Job item ▸ Having found the line containing "2015 3.Stop Lambası 2k0945087c" in the data below, reproduce that line and each one after it to the end, exactly, and include nothing else.

-------- Input for this task --------

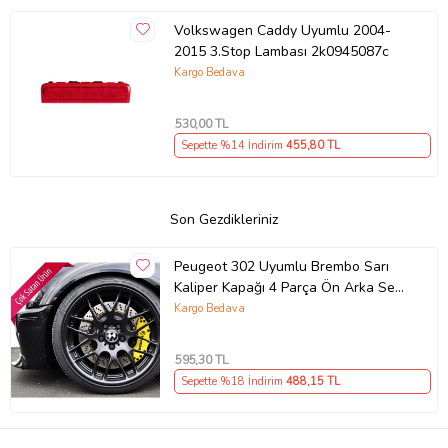
Volkswagen Caddy Uyumlu 2004-
2015 3.Stop Lambası 2k0945087c
Kargo Bedava
530
,00 TL
Sepette %14 İndirim
455
,80 TL
Son Gezdikleriniz
Peugeot 302 Uyumlu Brembo Sarı
Kaliper Kapağı 4 Parça Ön Arka Set
(Karışık)
Kargo Bedava
595
,30 TL
Sepette %18 İndirim
488
,15 TL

--------

Exercise response ▸
2015 3.Stop Lambası 2k0945087c
Kargo Bedava
530
,00 TL
Sepette %14 İndirim
455
,80 TL
Son Gezdikleriniz
Peugeot 302 Uyumlu Brembo Sarı
Kaliper Kapağı 4 Parça Ön Arka Set
(Karışık)
Kargo Bedava
595
,30 TL
Sepette %18 İndirim
488
,15 TL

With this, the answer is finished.